Günther Oettinger wird EU-Kommissar

In großen Fußstapfen

EU-Kommissar Günther Oettinger (CDU) in einer Gesprächssituation.
EU-Kommissar Günther Oettinger (CDU) in einer Gesprächssituation. © imago / Horst Galuschka
Von Annette Riedel · 29.10.2016
Der CDU-Mann Günther Oettinger wird in Brüssel als Kommissar aufgewertet. Seine lockere Zunge muss er wohl künftig wieder mehr im Zaum halten. Oettinger müsse jetzt beweisen, dass er eine gute Wahl ist, kommentiert Annette Riedel.
Günter Oettinger rückt auf, in der EU-Kommission. Der Mann aus dem Schwabenland übernimmt – wie passend zu dem, was man den Schwaben gemeinhin nachsagt – die Verantwortung für gute Haushaltsführung in der EU. Und er wird damit auch sozusagen "Personalchef" für das rund 30.000-köpfige EU-Personal. Zudem wird er wohl einer der Stellvertreter von Jean-Claude Juncker.
Für Oettinger ist das zweifelsohne eine Aufwertung. Auch wenn er nicht müde wurde zu betonen, wie wichtig das digitale Ressort schon ist und noch werden wird – so ist seine Rolle doch im Konzert des 28-Kollegiums in seiner jetzigen Funktion meist als eine eher nebengeordnete wahrgenommen worden. Die "Stars" sind andere. Durchaus als ein "Star" gilt Kristallina Georgieva, die Oettinger jetzt beerbt, weil diese zum Jahresanfang zu ihrem alten, langjährigen Dienstherren Weltbank zurückkehrt.
Es sind große Fußstapfen, in die der Deutsche damit tritt. Wiewohl Georgieva nicht permanent im Rampenlicht stand, so bescheinigen der Bulgarin eigentlich alle, dass sie sehr gute, sehr solide Arbeit geleistet hat. Dieses Lob bekommt sie auch von Vertretern fast aller Fraktionen im EU-Parlament. Sie ist ohne Frage ein Verlust für die EU-Kommission.

Ein Vertrauensbeweis

Dass Jean-Claude Juncker Günter Oettinger zum Haushaltskommissar macht, ist ein Vertrauensbeweis. Er vertraut, wie Juncker selbst sagt, auf dessen "ausgiebige politische Erfahrung, sowie gute Netzwerke und Kontakte im Europäischen Parlament, in den EU-Mitgliedsstaaten". Er setze, so Juncker, auf Oettingers "Professionalität, seine Kapazitäten, sowie seine Erfahrungen, um diese neue Verantwortung zu übernehmen."
Das kann der EU-Kommissionspräsident mit Recht. Außerdem passt das neue Ressort eindeutig besser zu dem Baden-Württemberger als das Digitale. Trotz seines in Brüssel wohlbekannten und geschätzten Fleißes, seiner Bereitschaft und Fähigkeit, sich in Themen hinein zu graben, war und ist Oettinger eben kein "Digital Native". Hat er die Online-Welt nicht gerade mit der Muttermilch in sich aufgenommen. Womit er angelegentlich gern mal kokettiert. Was ihm aber auch immer wieder heftige Kritik und einen Gutteil Häme und Spott vonseiten der Netz-Protagonisten eingebracht hat. Der Vorwurf, dem er sich außerdem wiederholt ausgesetzt sah: Er habe zu sehr die Interessen der Telekommunikationsunternehmen im Blick. Und nicht die der Nutzer. Der verunglückte erste Aufschlag zur Abschaffung der Roaming-Gebühren in der EU, den Oettinger mit zu verantworten hatte, ist nur ein Beispiel.

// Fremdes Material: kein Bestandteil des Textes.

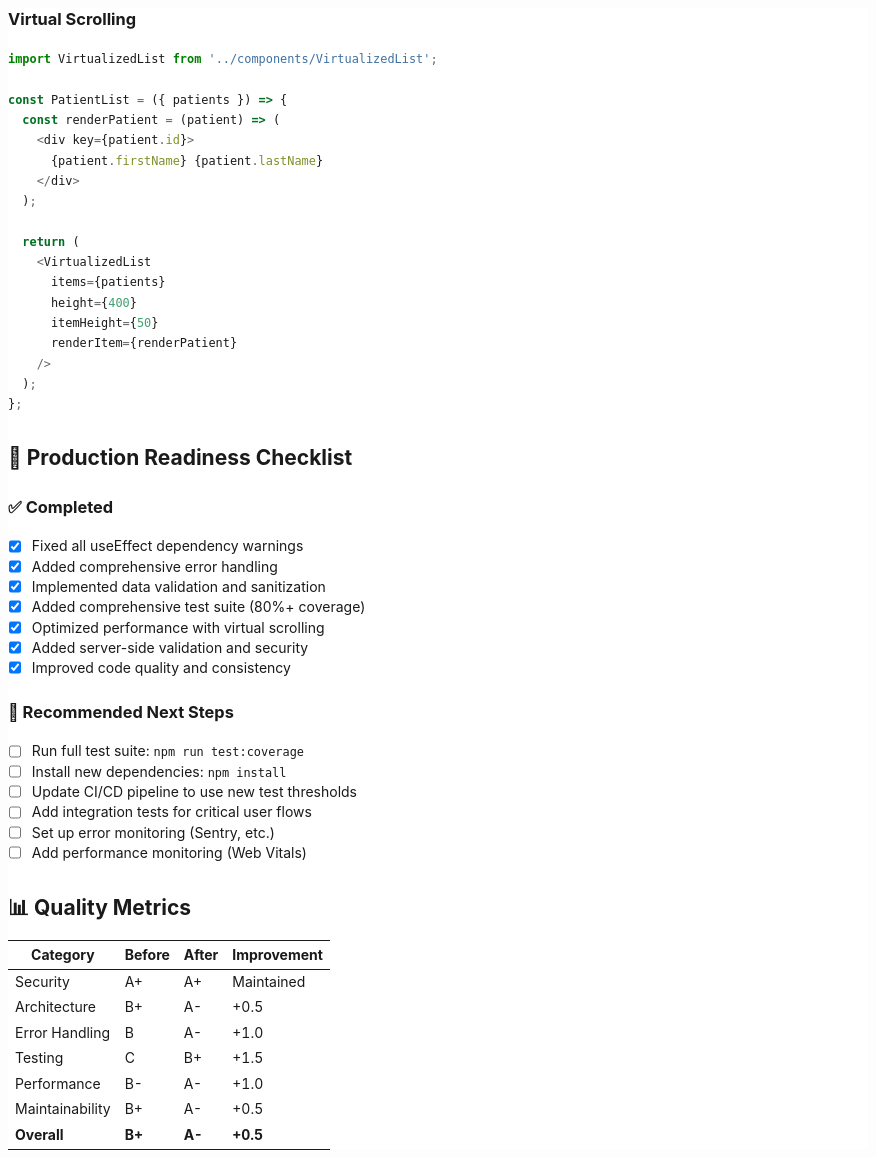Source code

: ### Virtual Scrolling
```javascript
import VirtualizedList from '../components/VirtualizedList';

const PatientList = ({ patients }) => {
  const renderPatient = (patient) => (
    <div key={patient.id}>
      {patient.firstName} {patient.lastName}
    </div>
  );
  
  return (
    <VirtualizedList
      items={patients}
      height={400}
      itemHeight={50}
      renderItem={renderPatient}
    />
  );
};
```

## 🎯 Production Readiness Checklist

### ✅ Completed
- [x] Fixed all useEffect dependency warnings
- [x] Added comprehensive error handling
- [x] Implemented data validation and sanitization
- [x] Added comprehensive test suite (80%+ coverage)
- [x] Optimized performance with virtual scrolling
- [x] Added server-side validation and security
- [x] Improved code quality and consistency

### 🔄 Recommended Next Steps
- [ ] Run full test suite: `npm run test:coverage`
- [ ] Install new dependencies: `npm install`
- [ ] Update CI/CD pipeline to use new test thresholds
- [ ] Add integration tests for critical user flows
- [ ] Set up error monitoring (Sentry, etc.)
- [ ] Add performance monitoring (Web Vitals)

## 📊 Quality Metrics

| Category | Before | After | Improvement |
|----------|--------|-------|-------------|
| Security | A+ | A+ | Maintained |
| Architecture | B+ | A- | +0.5 |
| Error Handling | B | A- | +1.0 |
| Testing | C | B+ | +1.5 |
| Performance | B- | A- | +1.0 |
| Maintainability | B+ | A- | +0.5 |
| **Overall** | **B+** | **A-** | **+0.5** |
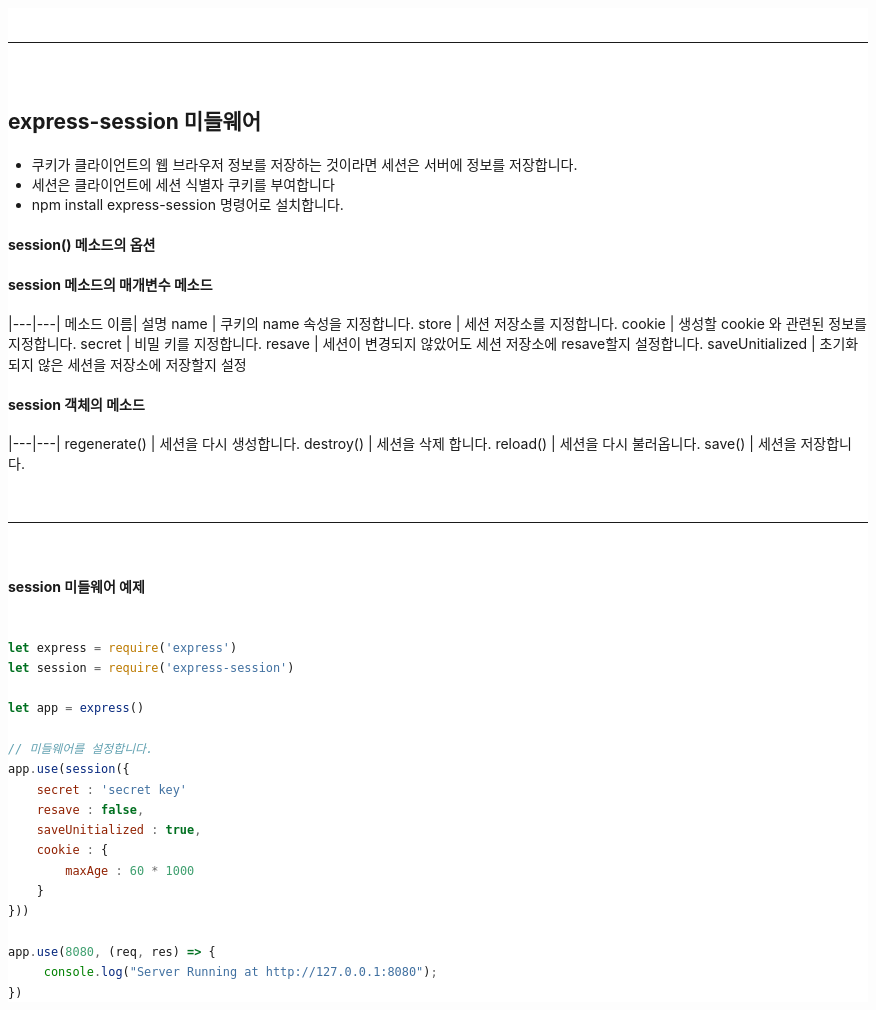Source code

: <br/>

---

<br/>

## **express-session 미들웨어**

- 쿠키가 클라이언트의 웹 브라우저 정보를 저장하는 것이라면 세션은 서버에 정보를 저장합니다.
- 세션은 클라이언트에 세션 식별자 쿠키를 부여합니다
- npm install express-session 명령어로 설치합니다.

#### session() 메소드의 옵션

#### session 메소드의 매개변수 메소드

|---|---|
메소드 이름| 설명
name | 쿠키의 name 속성을 지정합니다.
store | 세션 저장소를 지정합니다.
cookie | 생성할 cookie 와 관련된 정보를 지정합니다.
secret | 비밀 키를 지정합니다.
resave | 세션이 변경되지 않았어도 세션 저장소에 resave할지 설정합니다.
saveUnitialized | 초기화 되지 않은 세션을 저장소에 저장할지 설정

#### session 객체의 메소드

|---|---|
regenerate() | 세션을 다시 생성합니다.
destroy() | 세션을 삭제 합니다.
reload() | 세션을 다시 불러옵니다.
save() | 세션을 저장합니다.

<br/>

---

<br/>

#### session 미들웨어 예제

```js

let express = require('express')
let session = require('express-session')

let app = express()

// 미들웨어를 설정합니다.
app.use(session({
    secret : 'secret key'
    resave : false,
    saveUnitialized : true,
    cookie : {
        maxAge : 60 * 1000
    }
}))

app.use(8080, (req, res) => {
     console.log("Server Running at http://127.0.0.1:8080");
})

```
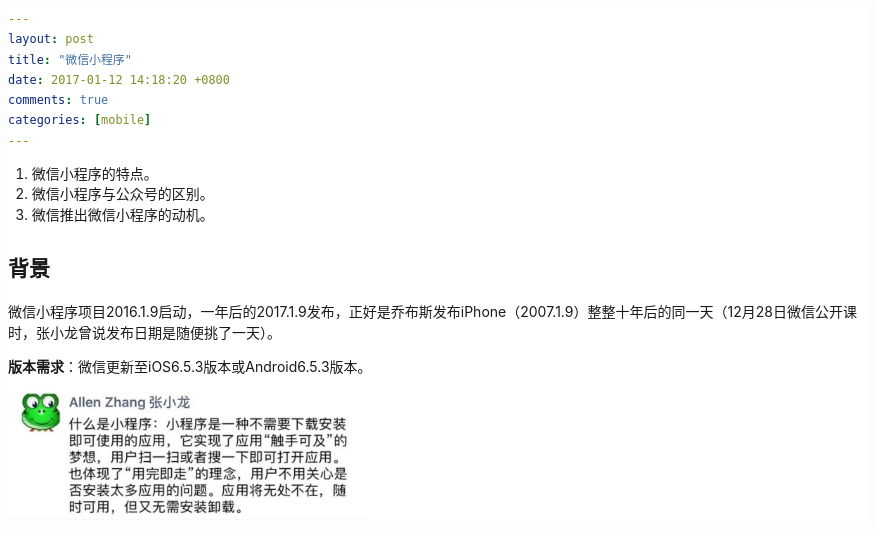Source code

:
 ```yaml
---
layout: post
title: "微信小程序"
date: 2017-01-12 14:18:20 +0800
comments: true
categories: [mobile]
---
```


1. 微信小程序的特点。
2. 微信小程序与公众号的区别。
3. 微信推出微信小程序的动机。




## 背景
微信小程序项目2016.1.9启动，一年后的2017.1.9发布，正好是乔布斯发布iPhone（2007.1.9）整整十年后的同一天（12月28日微信公开课时，张小龙曾说发布日期是随便挑了一天）。

**版本需求**：微信更新至iOS6.5.3版本或Android6.5.3版本。

<img src="/images/wechat_micro_program_1.png" alt="wechat_zhangxiaolong" width="360">
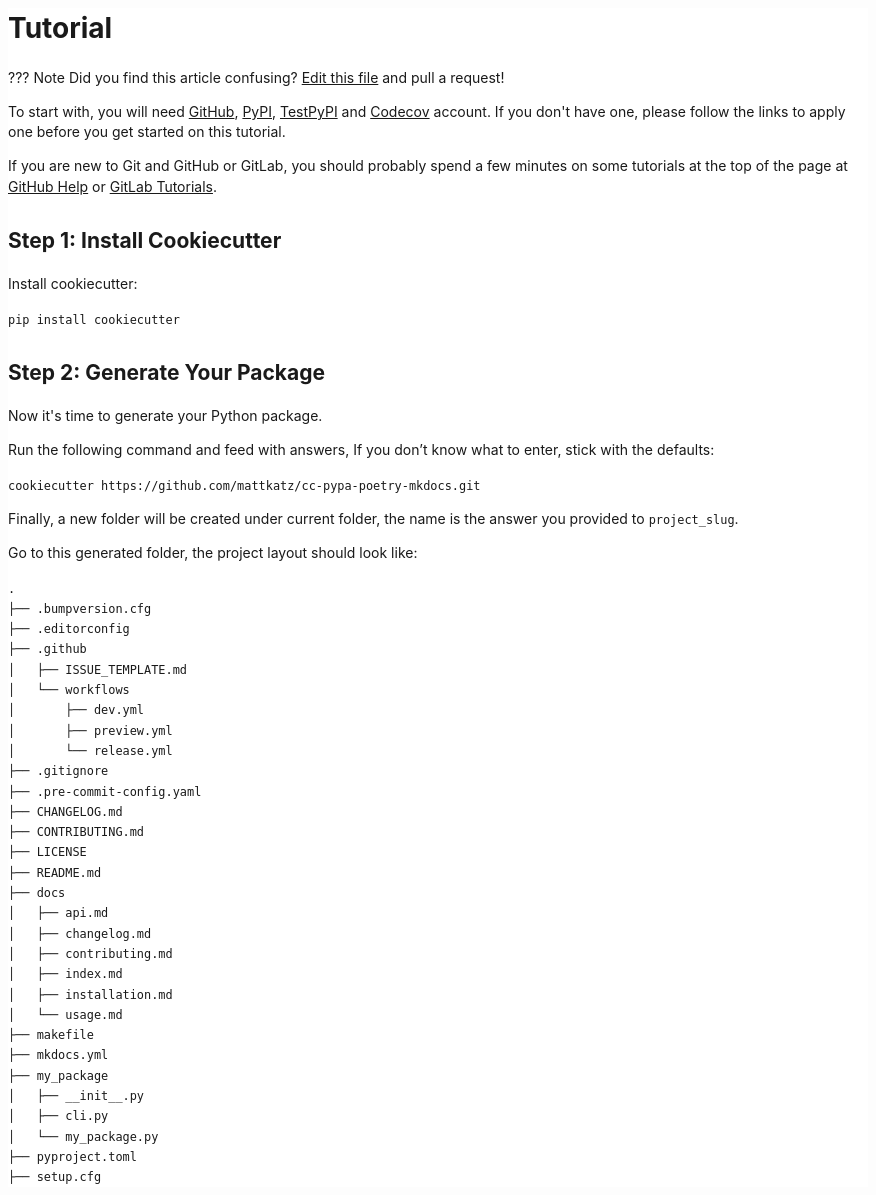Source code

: # Tutorial

??? Note
    Did you find this article confusing? [Edit this file] and pull a request!

To start with, you will need [GitHub], [PyPI], [TestPyPI] and [Codecov] account. If
you don't have one, please follow the links to apply one before you get started on this
tutorial.

If you are new to Git and GitHub or GitLab, you should probably spend a few minutes on
some tutorials at the top of the page at [GitHub Help] or [GitLab Tutorials].

## Step 1: Install Cookiecutter

Install cookiecutter:

``` bash
pip install cookiecutter
```

## Step 2: Generate Your Package

Now it's time to generate your Python package.

Run the following command and feed with answers, If you don’t know what to enter, stick with the defaults:

```bash
cookiecutter https://github.com/mattkatz/cc-pypa-poetry-mkdocs.git
```

Finally, a new folder will be created under current folder, the name is the answer you
provided to `project_slug`.

Go to this generated folder, the project layout should look like:

```
.
├── .bumpversion.cfg
├── .editorconfig
├── .github
│   ├── ISSUE_TEMPLATE.md
│   └── workflows
│       ├── dev.yml
│       ├── preview.yml
│       └── release.yml
├── .gitignore
├── .pre-commit-config.yaml
├── CHANGELOG.md
├── CONTRIBUTING.md
├── LICENSE
├── README.md
├── docs
│   ├── api.md
│   ├── changelog.md
│   ├── contributing.md
│   ├── index.md
│   ├── installation.md
│   └── usage.md
├── makefile
├── mkdocs.yml
├── my_package
│   ├── __init__.py
│   ├── cli.py
│   └── my_package.py
├── pyproject.toml
├── setup.cfg
```

[Edit this file]: https://github.com/waynerv/cookiecutter-pypackage/blob/master/docs/tutorial.md
[Codecov]: https://codecov.io/
[PYPI]: https://pypi.org
[GitHub]: https://github.com/
[TestPyPI]: https://test.pypi.org/
[GitHub Help]: https://help.github.com/
[GitLab Tutorials]: https://docs.gitlab.com/ee/tutorials/
[Generate]: https://help.github.com/articles/generating-a-new-ssh-key-and-adding-it-to-the-ssh-agent/
[Add]: https://help.github.com/articles/adding-a-new-ssh-key-to-your-github-account/
[How to apply testpypi token]: https://test.pypi.org/manage/account/
[How to apply pypi token]: https://pypi.org/manage/account/
[How to apply personal token]: https://docs.github.com/en/github/authenticating-to-github/creating-a-personal-access-token
[install codecov app]: https://github.com/apps/codecov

Günther Oettinger hat aktuell mit einer Bemerkung über die Ehe für homosexuelle Paare Empörung ausgelöst: Audio Player

Legendär sind die Reden, die der deutsche EU-Kommissar hält – und zwar nicht einmal wegen des für ihn so typischen Duktus oder des unverwechselbaren Schwaben-Englisch. Der Mann kann reden. Ganz sicher. Aber er redet eben nicht nur gut klug und strukturiert, sondern immer wie ihm der Schnabel gewachsen ist. Das ist meist amüsant. Aber gelegentlich peinlich aus dem Mund eines Politikers.
Beispiele dafür finden sich – unauslöschlich – im Netz. Zu Hauf. In seiner neuen Funktion werden sie sich weiter häufen. Denn als Haushaltskommissar kann und wird Günter Oettinger noch mehr als er es jetzt schon tut zu vielen Themen seine Stimme erheben.

Weiterer Deutscher am Schalthebel

Mit dem Aufrücken des Schwabens in der EU-Kommission rückt aber auch ein weiterer Deutscher an die Schalthebel der Europäischen Union. Das wird nicht jedem schmecken, zumal ein anderer Deutscher eine der wichtigsten Funktionen in der EU-Kommission innehat – mancher wird sagen die wichtigste Funktion: Martin Selmayr, Junckers Kabinettschef. Einer, der sich in seinem Umfeld nicht gerade der ungeteilten Wertschätzung erfreut. Im Gegenteil. Nicht wenige empfinden ihn als zu übergriffig.
Haushälter werden selten geliebt. Sie müssen ihren Job machen: Kasse zusammenhalten, Begehrlichkeiten abwehren. Oettinger muss jetzt beweisen, dass er eine gute Wahl ist.